Text provided |
* start *

The uncompromising slavery wing of the Democratic party nominated John C. Breckinridge for President and Joseph Lane, Oregon's first territorial governor and present senator, for Vice President. Stephen A. Douglas headed the regular Democratic ticket and Abraham Lincoln was the Republican chieftain.

In Oregon there was a new alignment alike of leaders and of the rank and file—despite the wonderful personal popularity of Oregon's favorite son Joseph Lane, and the passionate oratory of Delazon Smith his chief campaigner, Oregon cast her vote for Abraham Lincoln for President of the United States. The combined Douglas and Lincoln vote was 9,480, while Breckinridge and Lane polled 5,074; and from this computation we see that a trifle more than one third of the voters of Oregon were apparently prepared to follow the programme of disunion and secession. Colonel Baker, by a coalition of republicans and Douglas democrats, was chosen United States Senator, and left almost immediately for Washington to take up his official duties; but he left behind him the courageous inspiration of his lofty patriotism—he had played upon and touched both the heart and conscience of the young Commonwealth, and while the months that followed were months of waiting and watching and of prayer, as elsewhere in the Union, there was never any real question, after the wonderful rousing of the public mind and the public heart of Oregon, largely wrought by his matchless eloquence and high ideals, that should war, that saddest of all conflicts, a civil war, ensue, the brave young State would stand by the flag of the Fathers and the cause of human liberty. At the city of San Francisco, en route for Washington, Colonel Baker, in fiery and impassioned rhetoric, nailed his banner and Oregon's to the Nation's masthead.

* end *

Data shown |
* start *

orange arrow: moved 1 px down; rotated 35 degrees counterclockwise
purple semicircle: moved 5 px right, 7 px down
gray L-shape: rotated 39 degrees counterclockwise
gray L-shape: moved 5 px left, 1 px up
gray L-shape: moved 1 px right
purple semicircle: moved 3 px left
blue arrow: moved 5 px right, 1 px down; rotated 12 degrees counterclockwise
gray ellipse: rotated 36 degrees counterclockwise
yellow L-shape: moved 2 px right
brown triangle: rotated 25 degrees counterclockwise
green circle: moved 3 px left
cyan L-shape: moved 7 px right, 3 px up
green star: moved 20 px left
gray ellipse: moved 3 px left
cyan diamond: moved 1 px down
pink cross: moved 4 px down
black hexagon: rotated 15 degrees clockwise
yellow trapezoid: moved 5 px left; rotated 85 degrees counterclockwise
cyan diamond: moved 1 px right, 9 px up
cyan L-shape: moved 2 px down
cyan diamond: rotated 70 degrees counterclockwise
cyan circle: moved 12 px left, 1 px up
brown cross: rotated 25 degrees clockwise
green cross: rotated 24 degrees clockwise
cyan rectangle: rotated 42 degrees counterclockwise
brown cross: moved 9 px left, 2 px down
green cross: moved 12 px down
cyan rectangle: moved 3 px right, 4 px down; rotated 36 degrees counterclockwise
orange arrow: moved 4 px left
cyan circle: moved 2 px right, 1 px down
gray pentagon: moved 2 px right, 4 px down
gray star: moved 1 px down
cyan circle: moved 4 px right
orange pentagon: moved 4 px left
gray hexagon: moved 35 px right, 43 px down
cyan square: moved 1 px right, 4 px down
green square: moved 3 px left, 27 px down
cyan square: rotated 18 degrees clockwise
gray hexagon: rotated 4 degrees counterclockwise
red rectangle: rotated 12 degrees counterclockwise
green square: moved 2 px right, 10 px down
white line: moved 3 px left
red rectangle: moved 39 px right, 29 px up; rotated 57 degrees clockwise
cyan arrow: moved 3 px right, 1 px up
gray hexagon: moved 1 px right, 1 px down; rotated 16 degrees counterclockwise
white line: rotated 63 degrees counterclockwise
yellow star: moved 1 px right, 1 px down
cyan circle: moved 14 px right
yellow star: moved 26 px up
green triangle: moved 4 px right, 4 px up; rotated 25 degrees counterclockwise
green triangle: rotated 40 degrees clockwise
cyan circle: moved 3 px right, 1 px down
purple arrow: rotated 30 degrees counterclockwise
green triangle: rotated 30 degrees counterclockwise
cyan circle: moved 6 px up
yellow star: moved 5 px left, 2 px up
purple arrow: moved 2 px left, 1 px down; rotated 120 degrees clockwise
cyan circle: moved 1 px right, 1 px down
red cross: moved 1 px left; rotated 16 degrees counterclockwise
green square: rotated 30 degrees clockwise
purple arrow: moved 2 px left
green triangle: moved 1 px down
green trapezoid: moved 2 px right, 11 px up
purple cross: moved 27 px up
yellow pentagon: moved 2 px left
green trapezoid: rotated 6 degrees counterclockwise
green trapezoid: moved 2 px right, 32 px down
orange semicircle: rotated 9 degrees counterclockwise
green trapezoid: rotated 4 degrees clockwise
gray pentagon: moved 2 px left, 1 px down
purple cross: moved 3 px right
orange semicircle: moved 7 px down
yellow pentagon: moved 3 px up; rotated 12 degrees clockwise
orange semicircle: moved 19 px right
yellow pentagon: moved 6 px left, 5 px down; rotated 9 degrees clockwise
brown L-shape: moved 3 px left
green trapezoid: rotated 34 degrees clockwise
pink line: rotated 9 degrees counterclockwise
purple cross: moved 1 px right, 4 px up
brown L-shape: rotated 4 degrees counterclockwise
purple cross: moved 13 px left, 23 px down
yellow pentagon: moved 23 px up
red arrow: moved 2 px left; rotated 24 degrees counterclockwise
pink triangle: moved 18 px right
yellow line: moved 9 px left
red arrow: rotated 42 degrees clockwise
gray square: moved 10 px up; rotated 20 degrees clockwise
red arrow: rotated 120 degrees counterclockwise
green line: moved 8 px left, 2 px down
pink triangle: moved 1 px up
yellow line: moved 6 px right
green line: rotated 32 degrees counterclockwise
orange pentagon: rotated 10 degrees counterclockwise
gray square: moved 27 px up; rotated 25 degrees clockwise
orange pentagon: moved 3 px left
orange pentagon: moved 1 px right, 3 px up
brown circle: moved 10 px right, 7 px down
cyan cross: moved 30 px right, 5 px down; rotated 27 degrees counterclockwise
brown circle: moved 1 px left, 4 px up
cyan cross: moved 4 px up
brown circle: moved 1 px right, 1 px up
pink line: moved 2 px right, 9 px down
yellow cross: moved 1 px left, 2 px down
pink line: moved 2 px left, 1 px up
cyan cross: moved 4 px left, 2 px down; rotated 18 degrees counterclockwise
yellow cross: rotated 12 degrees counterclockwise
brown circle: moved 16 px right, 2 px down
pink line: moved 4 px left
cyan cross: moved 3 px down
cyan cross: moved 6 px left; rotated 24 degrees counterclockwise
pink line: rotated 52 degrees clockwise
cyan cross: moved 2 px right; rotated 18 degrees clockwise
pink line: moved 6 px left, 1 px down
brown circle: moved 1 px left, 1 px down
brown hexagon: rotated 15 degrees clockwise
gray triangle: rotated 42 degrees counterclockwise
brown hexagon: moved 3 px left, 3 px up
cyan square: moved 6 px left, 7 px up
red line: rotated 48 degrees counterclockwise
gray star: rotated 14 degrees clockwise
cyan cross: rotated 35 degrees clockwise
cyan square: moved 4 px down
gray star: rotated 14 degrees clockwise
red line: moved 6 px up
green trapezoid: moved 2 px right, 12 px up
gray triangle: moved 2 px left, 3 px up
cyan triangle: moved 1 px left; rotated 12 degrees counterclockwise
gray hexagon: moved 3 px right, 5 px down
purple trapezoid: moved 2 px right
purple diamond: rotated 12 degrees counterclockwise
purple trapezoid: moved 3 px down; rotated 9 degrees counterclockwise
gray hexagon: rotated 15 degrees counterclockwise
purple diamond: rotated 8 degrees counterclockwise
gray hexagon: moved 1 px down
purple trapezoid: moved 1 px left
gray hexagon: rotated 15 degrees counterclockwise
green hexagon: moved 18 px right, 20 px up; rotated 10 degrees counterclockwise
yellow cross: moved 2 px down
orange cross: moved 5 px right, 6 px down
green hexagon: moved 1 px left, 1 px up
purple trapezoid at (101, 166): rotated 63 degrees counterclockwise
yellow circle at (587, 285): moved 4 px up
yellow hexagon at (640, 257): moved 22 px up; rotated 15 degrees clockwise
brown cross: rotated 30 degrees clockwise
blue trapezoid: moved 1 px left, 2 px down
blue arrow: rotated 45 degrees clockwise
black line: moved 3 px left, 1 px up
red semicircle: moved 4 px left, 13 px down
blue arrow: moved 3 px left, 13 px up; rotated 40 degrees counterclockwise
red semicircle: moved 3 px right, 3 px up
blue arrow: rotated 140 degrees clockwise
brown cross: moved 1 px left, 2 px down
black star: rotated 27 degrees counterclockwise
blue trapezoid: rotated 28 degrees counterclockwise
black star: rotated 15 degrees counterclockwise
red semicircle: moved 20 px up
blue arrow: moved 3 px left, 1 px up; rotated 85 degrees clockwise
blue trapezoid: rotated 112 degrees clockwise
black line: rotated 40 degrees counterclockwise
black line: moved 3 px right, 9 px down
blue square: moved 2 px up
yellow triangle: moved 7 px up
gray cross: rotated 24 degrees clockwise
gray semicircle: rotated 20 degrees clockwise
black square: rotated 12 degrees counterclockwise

* end *

Written task | Copy the stretch from "The uncompromising slavery" through "the Republican chieftain." word for word from the passage above on Oregon and the 1860 presidential election.

Exercise answer |
The uncompromising slavery wing of the Democratic party nominated John C. Breckinridge for President and Joseph Lane, Oregon's first territorial governor and present senator, for Vice President. Stephen A. Douglas headed the regular Democratic ticket and Abraham Lincoln was the Republican chieftain.